最近でこそテレビや新聞などのマスコミで、よく取り上げられるようになりましたが、少し前にこの様な事を口にすると、 『バカな歯医者が変な事を口にしている。』としか受け止められませんでした。 しかし、かみ合わせを治療する歯科医師が少しずつ増え、かなりの患者さんに効果が有るという事実の積み重ねによって、 今では、世の中で『かみ合わせ不良』が不定愁訴の原因の一つとして認められています。 一般医科で原因が特定できない不定愁訴のかなりの症例は、ストレスとかみ合わせ不良が原因の場合が多く、かみ合わせ治療により、 かなりの確率で症状が治癒したり軽減されたりします。ただ、完璧というわけでは無いのが、悔しくも有り、不思議でも有り、 人間の不思議さを痛感させられます。
『かみ合わせ不良』と不定愁訴との関係に疑問を持たれるかもしれませんが、『口』の位置を考えてください。
すぐ上には鼻が有り、目があります。奥の方には、のどが有り、その上に大切な脳があり、 特に松果体や視床(自律神経の中枢)と接しています。 顎関節の後ろには耳が有り、さらに頚椎で支えられ、下顎の下にはのどや甲状腺が有り、密接に関連し有っています。 これらの位置関係を考えただけで、関連が無いわけがありません。さらに口をとりまく多数の筋肉が、複雑に存在しているわけです。 偏頭痛の90%以上は筋肉(側頭筋等)の凝り(スパズム)だと言われています。 さらに、下顎は頭位のバランスをとる大切な役割を果たしています。 下顎の位置が狂う事によって姿勢が変化し肩凝りや腰痛、膝の痛み等と関連してきます。
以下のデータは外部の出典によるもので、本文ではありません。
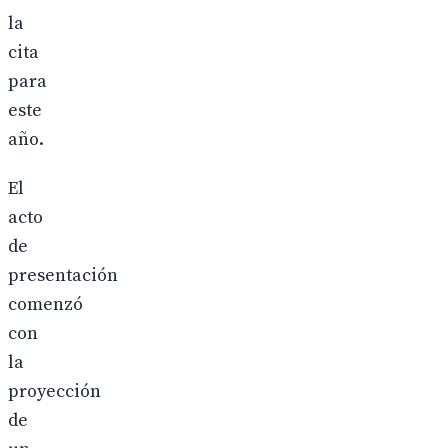
la
cita
para
este
año.
El
acto
de
presentación
comenzó
con
la
proyección
de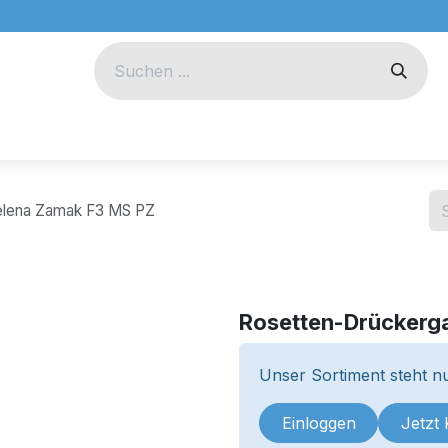
eug
Technik
Unternehmen
Helena Zamak F3 MS PZ
Rosetten-Drückerga
Unser Sortiment steht nu
Einloggen
Jetzt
たかが『かみ合わせ』、されど『かみ合わせ』 というわけです。
『かみ合わせ不良』によって起こる色々な不定愁訴症状は、基本的に筋肉の過剰疲労により1次的、2次的、 あるいは3次的に発生すると考えられています。 と言うのは、『かみ合わせ不良』の位置で噛もうとする時に筋肉は、本来の生理的収縮以上の収縮と 無理な方向へ収縮する事を強いられます。 また『かみ合わせ不良』によってバランスが壊れ、頭位か変化し、それを支えるために筋肉が無理をし、 姿勢が悪くなりさらに他の筋肉にまで無理を強いるようになるのです。 下顎は姿勢を決定する1つの重要なキーポイントなのです。
四足歩行をしていた動物が、長い進化の過程で二足歩行となりました。『ヒト』が直立する事により とても重い頭が上方に位置するようになりました。当然『ヒト』の重心が上方に移動し、 非常に不安定な構造を作り上げて来たのです。 赤ちゃんが初めて自分だけで立ち上がろうとする時の、とても不安定な状況を思い出して下さい。 いつの間にか直立二足歩行に慣れきって、平気でいるのですが、本来は色々な筋肉のバランスのとれた サポートのおかげで、直立二足歩行が可能になっているのです。
上方の非常に重い頭の位置で、そのバランスが壊れると、またたく間に姿勢が悪くなっていくのです。そしてそれをサポートする全ての筋肉に無理が生じ、色々な不定愁訴が起きてくるのです。
下顎は第5番目の四肢ともみなす事が出来ます。当然、左右、前後のバランスが取れていなければならないのです。 『ヒト』の祖先である四足動物は、『ヒト』の手に当たる役割を噛む事によってこなす事もあります。たとえば捕った獲物を、 自分の安全範囲に移動させる時に、くわえて移動させます。 テレビで見る、利口な犬は口で色々な業をやってくれます。 このように下顎は、可動範囲は大きくありませんが一種の手や足のような役目や存在で有ります。 また、下顎は運動をする時に、人体の中で唯一同時に2つの『顎関節』が関与するという特殊なパターンを行います。